The nation's current recession is likely to be the longest since World War II, and by some measures could be the worst since the Great Depression, a new Congressional Budget Office forecast said Tuesday.
Without a major economic stimulus plan, "the shortfall in the nation's output relative to its potential would be the largest – in terms of both length and depth – since the Depression of the 1930s," said new CBO Director Douglas Elmendorf in testimony prepared for the House Budget Committee.

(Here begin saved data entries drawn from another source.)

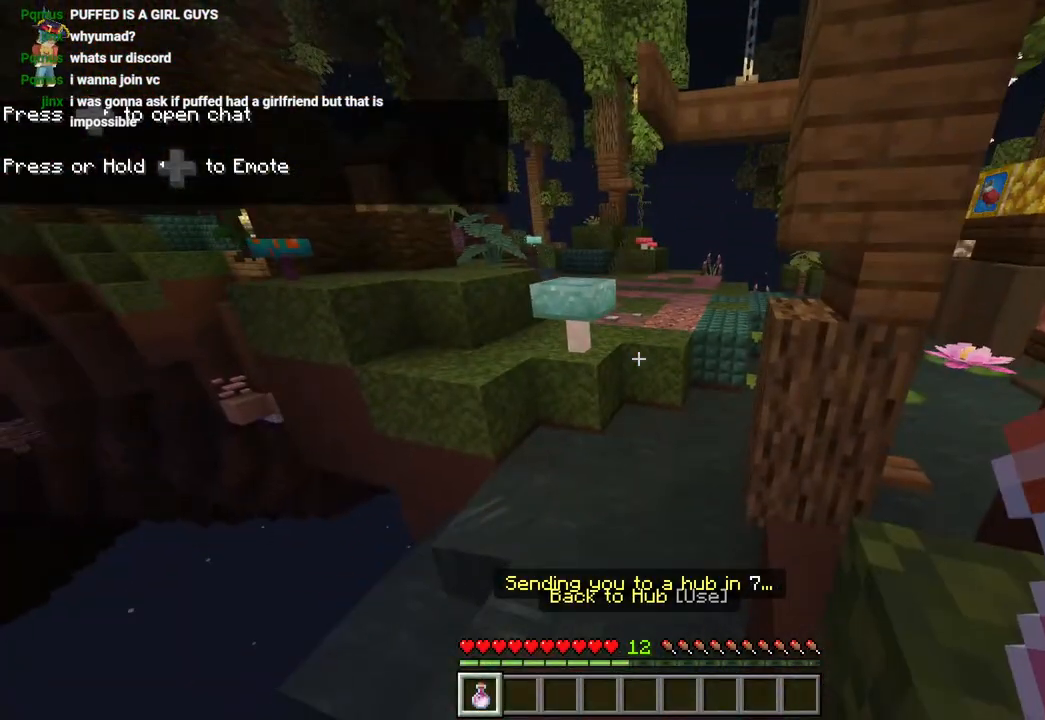
Gameplay with a controller (PlayStation layout); each line is a JSON object with the inputs held at the frame after it (dt_ms = milliseconds from this image to that frame). "events" lists button and stick changes between this image and that frame as [ms after this image, input, new state], when the widget could be followed in between.
{"dt_ms": 500, "buttons": [], "left_stick": "left", "right_stick": "center"}
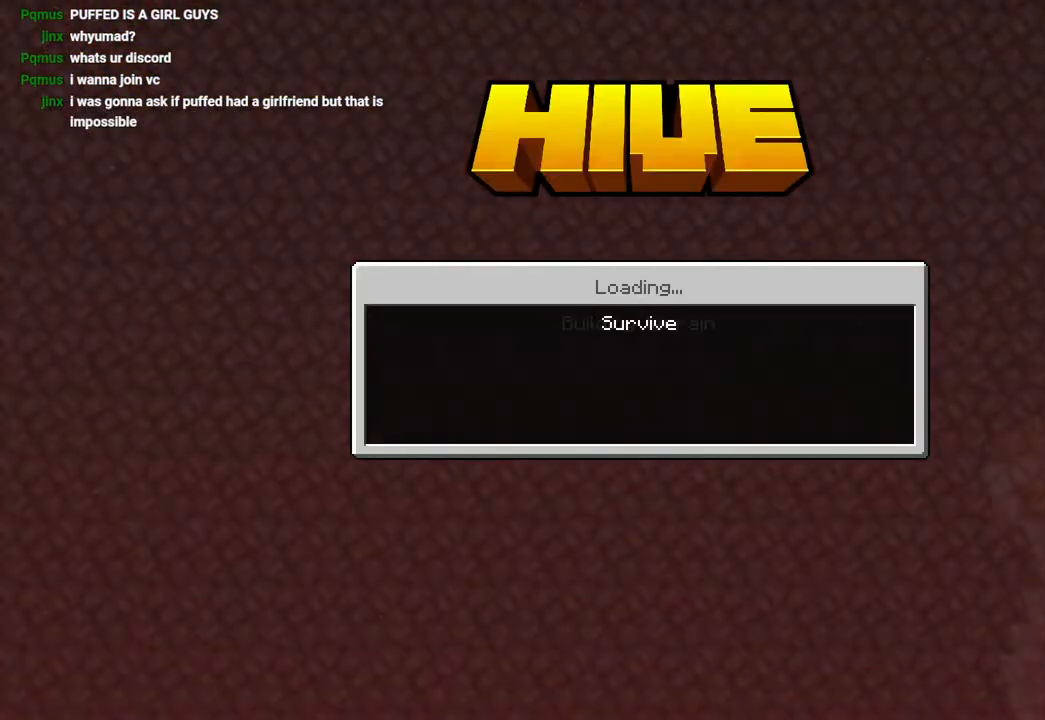
{"dt_ms": 500, "buttons": [], "left_stick": "center", "right_stick": "center", "events": [[83, "right_stick", "right"], [133, "R1", "down"], [183, "left_stick", "up-left"], [217, "L3", "down"], [233, "R1", "up"], [317, "L3", "up"], [317, "left_stick", "up"], [400, "right_stick", "center"], [433, "left_stick", "center"]]}
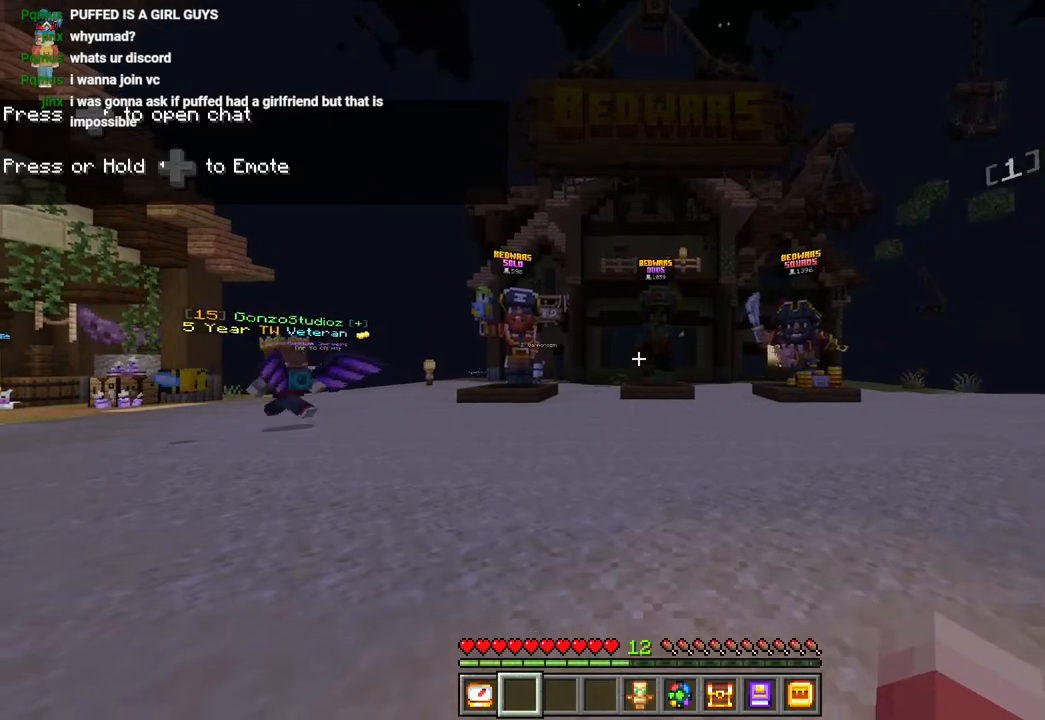
{"dt_ms": 500, "buttons": [], "left_stick": "center", "right_stick": "center", "events": []}
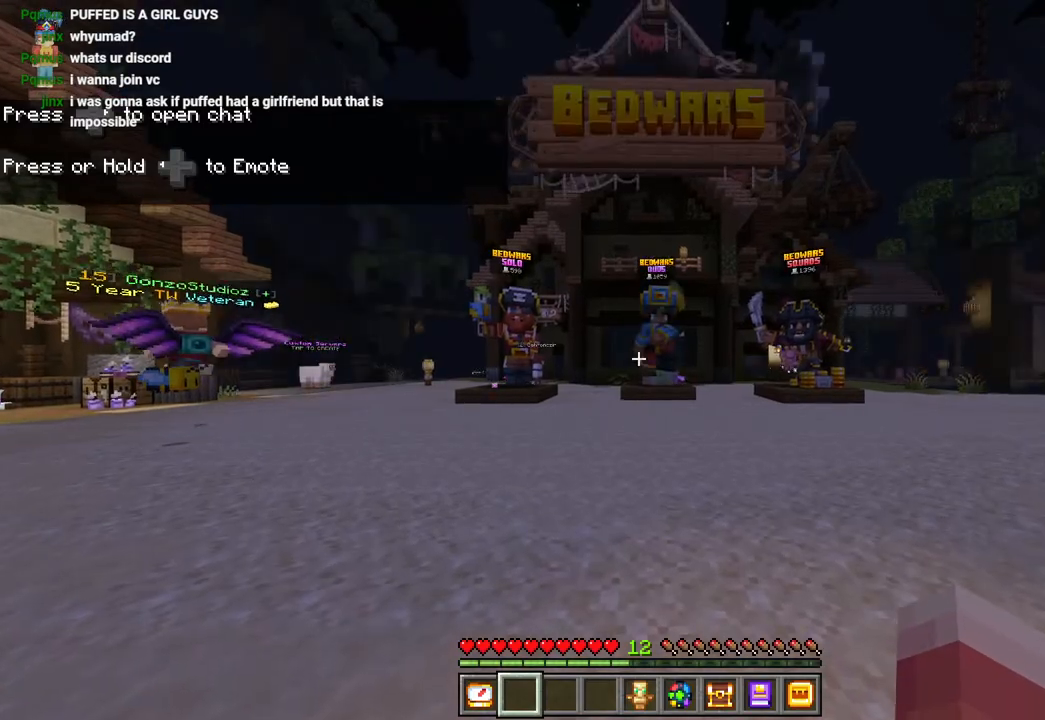
{"dt_ms": 500, "buttons": [], "left_stick": "center", "right_stick": "center", "events": []}
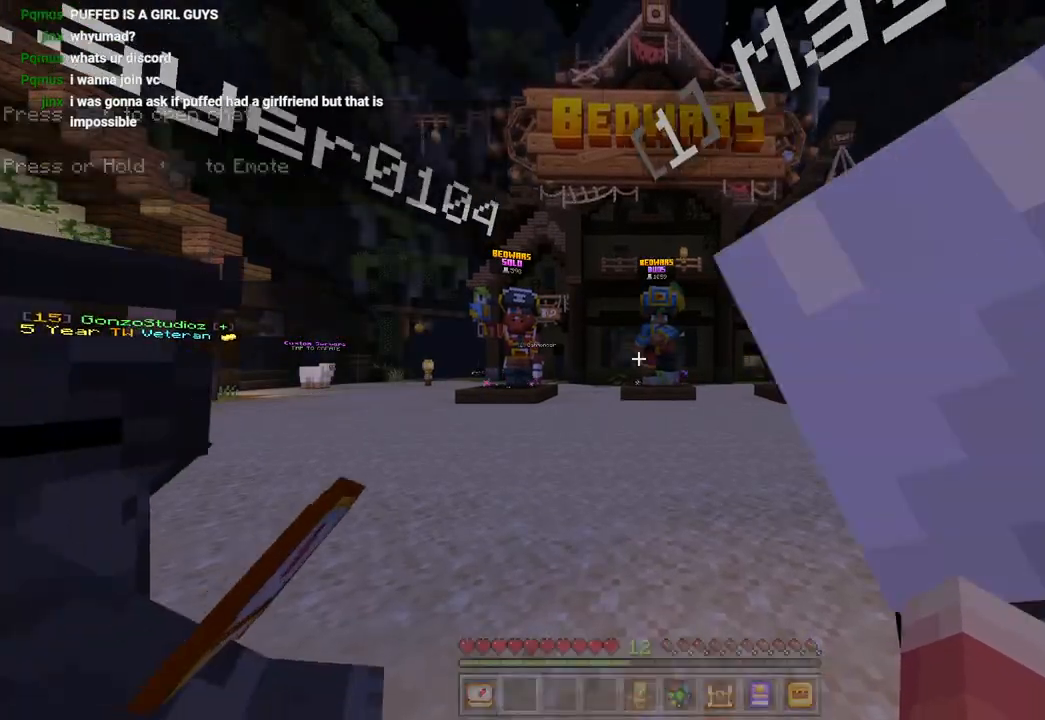
{"dt_ms": 1000, "buttons": [], "left_stick": "center", "right_stick": "center"}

The analysis is sure to add important momentum to the effort to enact an $825 billion stimulus by mid-February. President Barack Obama is meeting Tuesday morning with House Republicans and plans to meet with Senate GOP members in early afternoon. The nonpartisan CBO is highly regarded by both parties.
The House is expected to begin debating the measure later with a final vote liked Wednesday.

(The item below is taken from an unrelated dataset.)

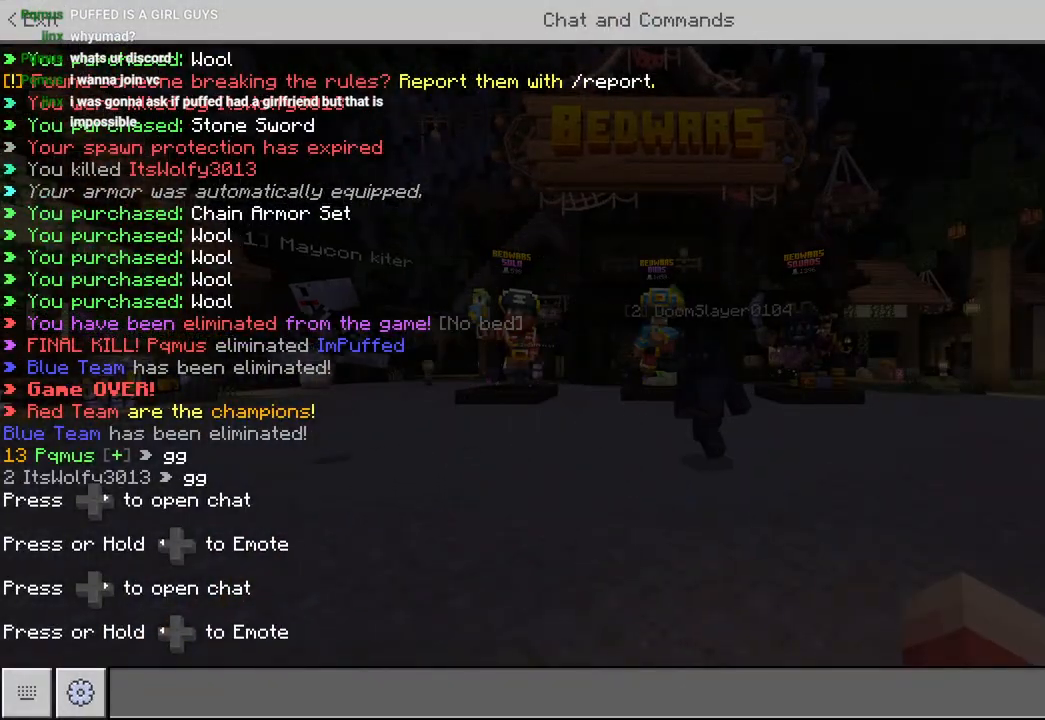
{"dt_ms": 500, "buttons": [], "left_stick": "center", "right_stick": "center", "events": []}
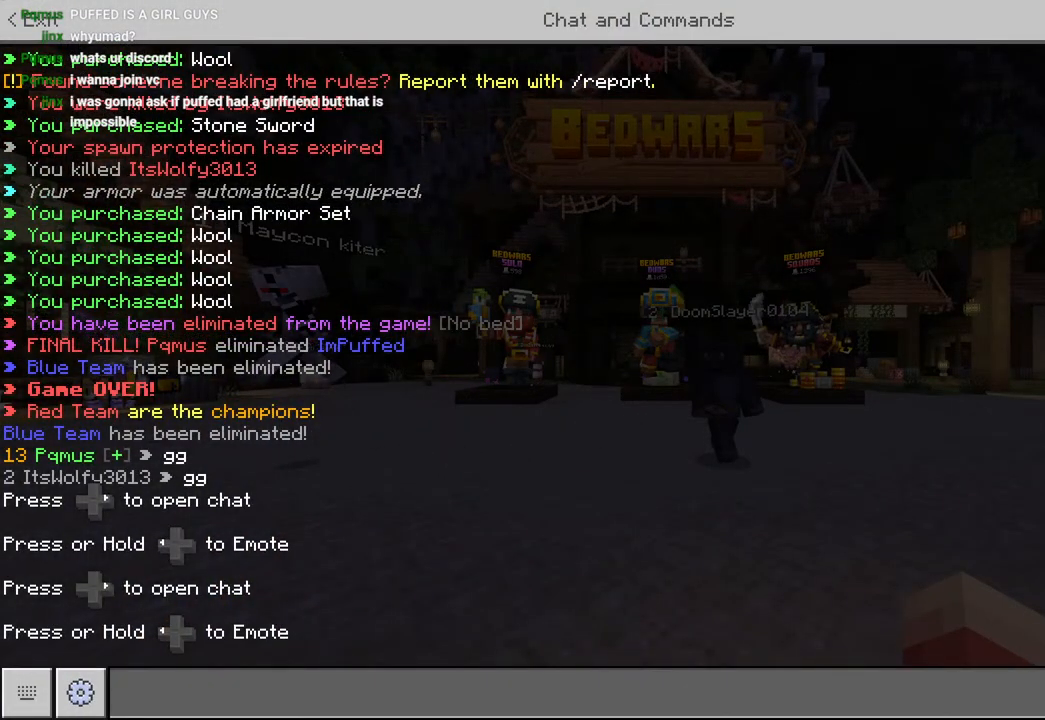
{"dt_ms": 500, "buttons": [], "left_stick": "center", "right_stick": "center", "events": []}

CBO already gave House Democrats good news Monday night, estimating that about 64 percent of the funds would go into the economy by Sept. 30, 2010. Earlier, it had said only 38 percent of key spending programs would be used, but it broadened its analysis to include the entire bill.Republicans had seized on that low figure to argue the bill was loaded with unnecessary spending.

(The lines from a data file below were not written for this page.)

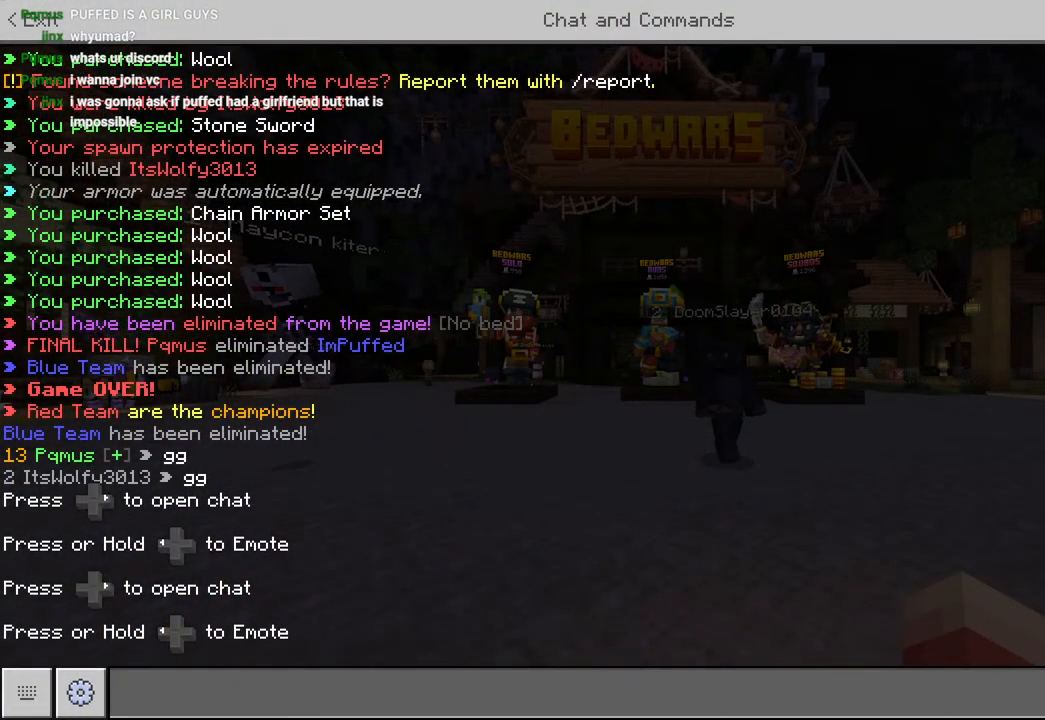
{"dt_ms": 500, "buttons": [], "left_stick": "center", "right_stick": "center"}
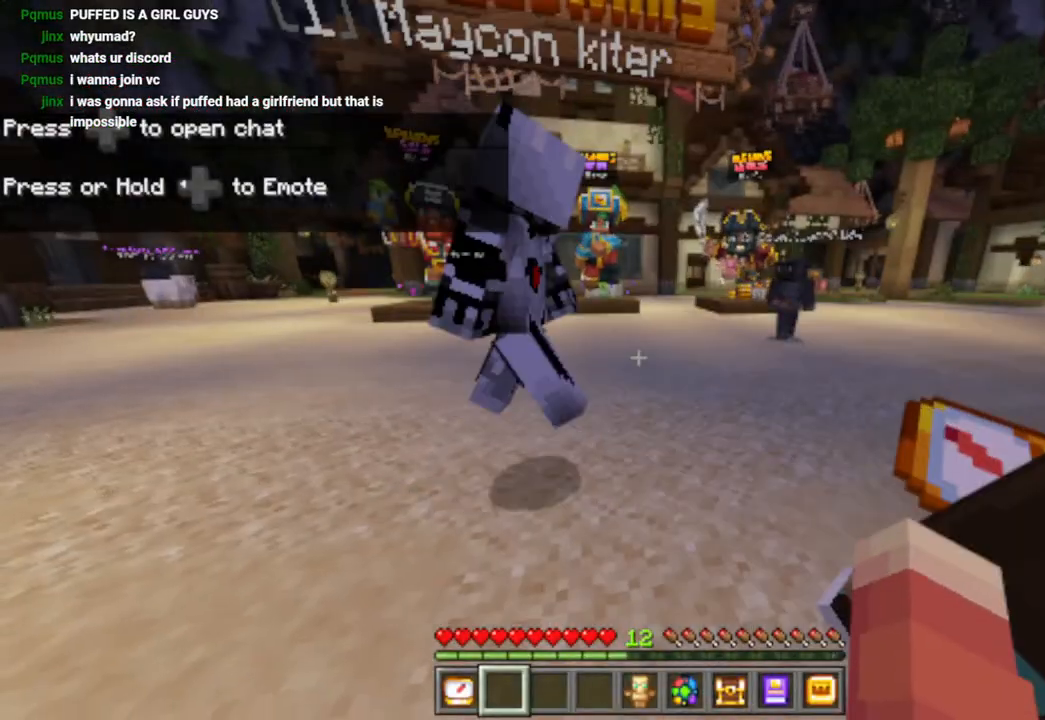
{"dt_ms": 500, "buttons": [], "left_stick": "center", "right_stick": "right", "events": [[150, "right_stick", "right"], [217, "right_stick", "center"], [300, "right_stick", "right"]]}
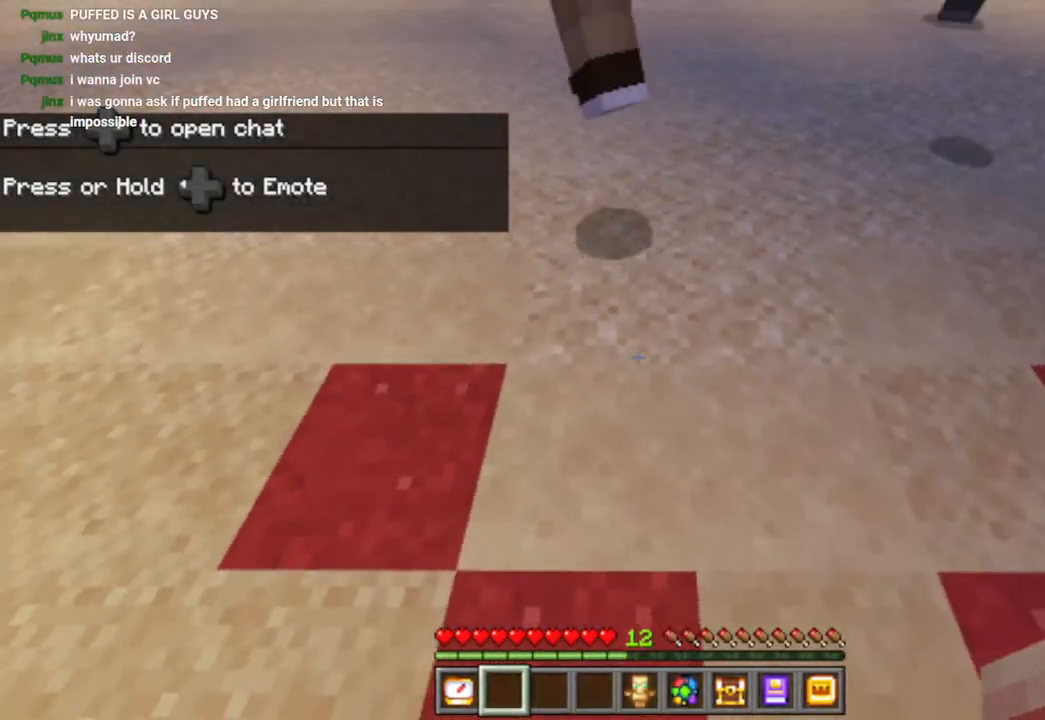
{"dt_ms": 500, "buttons": [], "left_stick": "center", "right_stick": "right", "events": [[267, "right_stick", "center"], [333, "right_stick", "right"]]}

Tuesday, it took a look at the overall economy, and found it badly in need of the stimulus.
The bill, Elmendorf said, "would provide a substantial boost to economic activity over the next several years relative to what would occur without any legislation."
With the bill, CBO figured economic output would be between 1.3 percent and 3.6 percent higher at the end of this year, higher by a similar amount at the end of 2010 and even higher in 2011.
The help is needed to reverse a downturn that CBO estimates will easily surpass the 1981-82 and 1973-75 recessions, each of which last 16 months, by mid-year.
"It could also be the deepest recession during the postwar period in terms of the difference between actual and potential output," Elmendorf said. By his estimates, output over the next two years will average 6.8 percent below normal.